Alongside these large scale complex works made in collaboration we've also developed works for galleries. TRUCOLD is a video installation shown at the Sydney Biennale in which Karlsruhe and London at night, sometimes in fog, were filmed on a very slow shutter speed. Single Story Building has been presented on screen and also via Tate Online
on the phone. The audience navigate through hundreds of choices to drill down into very private spaces beginning with the first question: Urban or Rural?

We remain fascinated by the multiplicity of communication pathways that exist, their limitations and their promises. Given the ideologies inscribed into, for example, the computer how might we best use these devices?


What it was your participation last year in sonar? What did you do?

We presented a test version of Day Of The Figurines over the three days. Day Of The Figurines is an SMS game set in a fictional town that is littered, dark and underpinned with steady decay. The game unfolds
over a total of 24 days, each day representing an hour in the life of the town as it shifts from the mundane to the cataclysmic: the local vicar opens a summer fete, Scandinavian metallists play a gig at the Locarno that goes horribly wrong while an invading army appears on the High Street. How players respond to these events and to each
other creates and sustains a community during the course of a single day in the town. From the Gasometer to Product Barn, the Canal to the Rat Research Institute, up to 1,000 players roam the streets,
defining themselves through their interactions. Day Of The Figurines continues Blast Theory's enquiry into the nature
of public participation within artworks and within electronic spaces (here, through SMS). It uses emergent behaviour and social dynamics as a means of structuring a live event. It invites players to establish their own codes of behaviour and morality within a parallel world.

What are your current and next projects?

We are currently developing three works. Prof Tanda is a mobile phone game made in collaboration with the World Wildlife Fund and partners in the Participate project. Prof Tanda contacts you via your phone to ask you questions once or twice a day. He is interested in who you are and how you live but always takes a pretty oblique angle. First
of all he guesses your gender by asking you about your favourite animal, then he starts trying to work out when you're at work and how you get there. As the days pass he builds a picture of you and starts to ask questions about your environmental impacts but always in his own playful style. He doesn't try to change your behaviour but he
does draw your attention to it and he's never short of an interesting fact.

The game uses the IDs that each mobile phone mast has to make his guesses more intelligent. As your phone moves around it will connect to the nearest mast. Because each mast has a unique cell ID your phone essentialy records your location. However the mobile phone operators hold the information about which cell ID is related to which specific location (and only sell this data at great expense) so Prof Tanda doesn't know where you actually are. Instead the game just looks at patterns of movement and makes inferences from that. It uses the phones underlying surveillance of your behaviour, makes it more visible and uses it to tailor environmental information to you.
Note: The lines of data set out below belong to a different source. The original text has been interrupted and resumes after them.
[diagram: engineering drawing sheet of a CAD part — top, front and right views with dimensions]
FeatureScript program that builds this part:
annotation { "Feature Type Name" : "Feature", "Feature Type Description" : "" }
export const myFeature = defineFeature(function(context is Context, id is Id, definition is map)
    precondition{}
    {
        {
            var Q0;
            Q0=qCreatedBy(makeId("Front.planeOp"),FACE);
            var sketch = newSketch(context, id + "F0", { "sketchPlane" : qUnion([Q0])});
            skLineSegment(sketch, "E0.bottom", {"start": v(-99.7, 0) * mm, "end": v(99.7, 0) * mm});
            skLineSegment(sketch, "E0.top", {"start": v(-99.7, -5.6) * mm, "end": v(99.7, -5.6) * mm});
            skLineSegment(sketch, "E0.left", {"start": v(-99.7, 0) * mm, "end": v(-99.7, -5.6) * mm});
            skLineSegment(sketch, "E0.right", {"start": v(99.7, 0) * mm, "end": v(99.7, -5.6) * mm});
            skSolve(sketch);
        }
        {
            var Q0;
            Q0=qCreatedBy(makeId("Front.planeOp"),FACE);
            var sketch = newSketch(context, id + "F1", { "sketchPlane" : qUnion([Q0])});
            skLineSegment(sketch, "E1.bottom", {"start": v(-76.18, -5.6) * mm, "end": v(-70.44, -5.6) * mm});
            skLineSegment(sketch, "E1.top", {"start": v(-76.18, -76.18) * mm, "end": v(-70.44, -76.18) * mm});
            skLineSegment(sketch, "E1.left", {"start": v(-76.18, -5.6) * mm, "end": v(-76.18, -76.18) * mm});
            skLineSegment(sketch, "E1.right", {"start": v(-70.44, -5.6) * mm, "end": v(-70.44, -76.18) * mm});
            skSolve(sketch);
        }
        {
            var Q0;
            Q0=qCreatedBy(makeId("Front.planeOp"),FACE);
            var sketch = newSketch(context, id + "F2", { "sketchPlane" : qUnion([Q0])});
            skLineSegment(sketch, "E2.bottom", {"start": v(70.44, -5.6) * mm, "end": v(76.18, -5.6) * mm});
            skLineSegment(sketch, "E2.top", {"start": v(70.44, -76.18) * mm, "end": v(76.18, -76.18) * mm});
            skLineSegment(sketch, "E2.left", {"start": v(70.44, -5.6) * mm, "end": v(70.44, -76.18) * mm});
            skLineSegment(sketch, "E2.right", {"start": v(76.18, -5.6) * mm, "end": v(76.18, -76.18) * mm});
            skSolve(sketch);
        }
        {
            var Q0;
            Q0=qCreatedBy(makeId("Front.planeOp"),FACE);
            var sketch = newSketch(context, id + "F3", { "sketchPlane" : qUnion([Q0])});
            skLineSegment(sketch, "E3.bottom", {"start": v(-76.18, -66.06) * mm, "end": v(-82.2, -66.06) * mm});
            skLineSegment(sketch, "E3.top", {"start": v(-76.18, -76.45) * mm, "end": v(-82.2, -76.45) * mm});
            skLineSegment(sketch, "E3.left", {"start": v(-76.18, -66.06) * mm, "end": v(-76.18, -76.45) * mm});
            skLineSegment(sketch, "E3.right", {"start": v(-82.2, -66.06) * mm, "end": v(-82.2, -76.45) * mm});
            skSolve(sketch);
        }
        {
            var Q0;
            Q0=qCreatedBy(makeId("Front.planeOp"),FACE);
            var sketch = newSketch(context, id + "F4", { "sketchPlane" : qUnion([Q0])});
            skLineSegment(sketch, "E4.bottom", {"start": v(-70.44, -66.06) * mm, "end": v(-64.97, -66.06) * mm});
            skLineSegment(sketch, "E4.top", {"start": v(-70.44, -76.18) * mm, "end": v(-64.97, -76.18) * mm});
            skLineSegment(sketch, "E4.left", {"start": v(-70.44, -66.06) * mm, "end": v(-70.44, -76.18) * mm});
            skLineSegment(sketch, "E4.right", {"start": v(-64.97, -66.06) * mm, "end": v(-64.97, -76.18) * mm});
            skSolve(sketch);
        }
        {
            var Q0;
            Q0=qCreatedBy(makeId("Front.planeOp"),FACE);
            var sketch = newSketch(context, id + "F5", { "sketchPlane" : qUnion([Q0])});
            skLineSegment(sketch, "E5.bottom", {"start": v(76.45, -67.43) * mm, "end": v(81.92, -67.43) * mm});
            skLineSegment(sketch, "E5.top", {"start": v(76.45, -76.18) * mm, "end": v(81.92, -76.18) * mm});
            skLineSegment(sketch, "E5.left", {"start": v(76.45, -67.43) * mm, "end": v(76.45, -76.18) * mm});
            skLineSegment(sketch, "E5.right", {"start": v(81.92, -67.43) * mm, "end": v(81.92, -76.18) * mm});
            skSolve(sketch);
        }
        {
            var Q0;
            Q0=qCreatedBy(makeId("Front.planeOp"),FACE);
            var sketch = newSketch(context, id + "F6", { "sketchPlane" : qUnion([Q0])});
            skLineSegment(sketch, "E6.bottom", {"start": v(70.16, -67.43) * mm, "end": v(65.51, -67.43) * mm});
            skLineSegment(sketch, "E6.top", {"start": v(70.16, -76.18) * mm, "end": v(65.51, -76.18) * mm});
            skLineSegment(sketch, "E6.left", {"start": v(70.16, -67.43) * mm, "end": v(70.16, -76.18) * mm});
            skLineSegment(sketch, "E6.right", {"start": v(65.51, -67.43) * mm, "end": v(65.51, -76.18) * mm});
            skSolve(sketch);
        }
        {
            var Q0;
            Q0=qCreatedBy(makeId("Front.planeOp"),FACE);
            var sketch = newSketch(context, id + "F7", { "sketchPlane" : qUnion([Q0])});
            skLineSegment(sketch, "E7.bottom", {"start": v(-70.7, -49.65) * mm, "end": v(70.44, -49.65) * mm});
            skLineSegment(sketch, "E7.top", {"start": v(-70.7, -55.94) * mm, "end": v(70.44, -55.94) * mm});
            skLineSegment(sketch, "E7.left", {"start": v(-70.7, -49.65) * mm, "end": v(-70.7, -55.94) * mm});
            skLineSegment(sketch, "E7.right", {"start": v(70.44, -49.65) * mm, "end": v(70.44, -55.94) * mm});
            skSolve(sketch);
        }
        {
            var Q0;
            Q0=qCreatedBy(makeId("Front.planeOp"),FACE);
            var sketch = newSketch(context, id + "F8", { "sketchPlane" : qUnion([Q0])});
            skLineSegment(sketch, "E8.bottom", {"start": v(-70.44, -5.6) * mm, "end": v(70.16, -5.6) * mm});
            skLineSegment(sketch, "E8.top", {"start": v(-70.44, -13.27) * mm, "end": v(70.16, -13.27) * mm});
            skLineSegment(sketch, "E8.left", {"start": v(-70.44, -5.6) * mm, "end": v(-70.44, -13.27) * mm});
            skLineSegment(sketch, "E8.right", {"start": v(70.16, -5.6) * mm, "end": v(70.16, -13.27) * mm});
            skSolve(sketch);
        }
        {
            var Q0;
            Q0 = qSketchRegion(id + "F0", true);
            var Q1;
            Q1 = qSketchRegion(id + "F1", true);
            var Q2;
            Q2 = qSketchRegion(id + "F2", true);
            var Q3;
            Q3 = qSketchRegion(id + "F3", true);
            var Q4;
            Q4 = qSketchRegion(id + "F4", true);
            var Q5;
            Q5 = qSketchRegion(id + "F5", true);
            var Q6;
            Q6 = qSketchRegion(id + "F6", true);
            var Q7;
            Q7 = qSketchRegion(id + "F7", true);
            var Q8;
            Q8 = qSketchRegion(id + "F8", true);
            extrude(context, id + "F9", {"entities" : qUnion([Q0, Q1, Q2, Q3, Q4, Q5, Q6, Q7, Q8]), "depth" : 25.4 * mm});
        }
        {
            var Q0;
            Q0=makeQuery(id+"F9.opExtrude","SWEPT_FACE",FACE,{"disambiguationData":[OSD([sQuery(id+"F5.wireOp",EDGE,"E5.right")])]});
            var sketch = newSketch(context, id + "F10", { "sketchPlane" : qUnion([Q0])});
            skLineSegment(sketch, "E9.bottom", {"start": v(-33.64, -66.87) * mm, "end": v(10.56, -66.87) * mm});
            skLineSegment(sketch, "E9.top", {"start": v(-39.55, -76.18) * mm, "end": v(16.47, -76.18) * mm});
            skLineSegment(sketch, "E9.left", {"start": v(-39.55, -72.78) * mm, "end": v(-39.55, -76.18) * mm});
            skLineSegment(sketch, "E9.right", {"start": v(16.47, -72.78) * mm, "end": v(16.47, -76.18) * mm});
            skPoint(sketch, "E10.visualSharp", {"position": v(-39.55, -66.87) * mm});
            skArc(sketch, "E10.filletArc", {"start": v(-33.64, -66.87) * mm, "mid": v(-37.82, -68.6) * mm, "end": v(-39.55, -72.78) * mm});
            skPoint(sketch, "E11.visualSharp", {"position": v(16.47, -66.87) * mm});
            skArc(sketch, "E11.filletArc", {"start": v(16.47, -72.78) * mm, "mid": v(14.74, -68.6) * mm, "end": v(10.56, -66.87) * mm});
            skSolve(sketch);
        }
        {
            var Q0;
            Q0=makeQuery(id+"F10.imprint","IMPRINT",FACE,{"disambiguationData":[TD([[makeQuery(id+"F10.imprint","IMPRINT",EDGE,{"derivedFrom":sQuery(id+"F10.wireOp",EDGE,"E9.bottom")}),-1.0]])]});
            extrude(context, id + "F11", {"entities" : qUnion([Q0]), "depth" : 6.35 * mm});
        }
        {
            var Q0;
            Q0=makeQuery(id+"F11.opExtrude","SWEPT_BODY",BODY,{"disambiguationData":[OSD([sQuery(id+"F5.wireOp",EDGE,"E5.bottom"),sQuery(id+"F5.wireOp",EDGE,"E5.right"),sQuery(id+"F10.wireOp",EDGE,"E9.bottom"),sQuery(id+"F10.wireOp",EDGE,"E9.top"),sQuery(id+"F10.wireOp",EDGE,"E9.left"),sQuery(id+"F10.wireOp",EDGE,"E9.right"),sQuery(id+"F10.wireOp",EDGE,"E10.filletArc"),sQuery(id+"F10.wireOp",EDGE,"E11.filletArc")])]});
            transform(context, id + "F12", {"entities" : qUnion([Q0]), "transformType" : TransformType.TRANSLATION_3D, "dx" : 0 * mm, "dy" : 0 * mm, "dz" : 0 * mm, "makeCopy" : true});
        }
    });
The second piece we're developing is a game for the Sony PSP to be played by motorists in Los Angeles. Having done a range of projects aimed at pedestrians in the city we thought it would interesting to look at an urban landscape in which the pedestrian is almost non existent. Because we've been so fascinated in the social impacts of
mobile communication devices - especially how they change our notions of strangers, intimacy and trust - we're excited to look at a fundamentally antisocial medium: the car. Can we make something interesting about the borders between total privacy, public display, individual agency and the constraints of continuous traffic jams?

Finally we're developing a television project in New York called Danger Game. We can't say much about the project except that we've shot 15 minutes of material so far and that we'll be producing a pilot episode in the spring.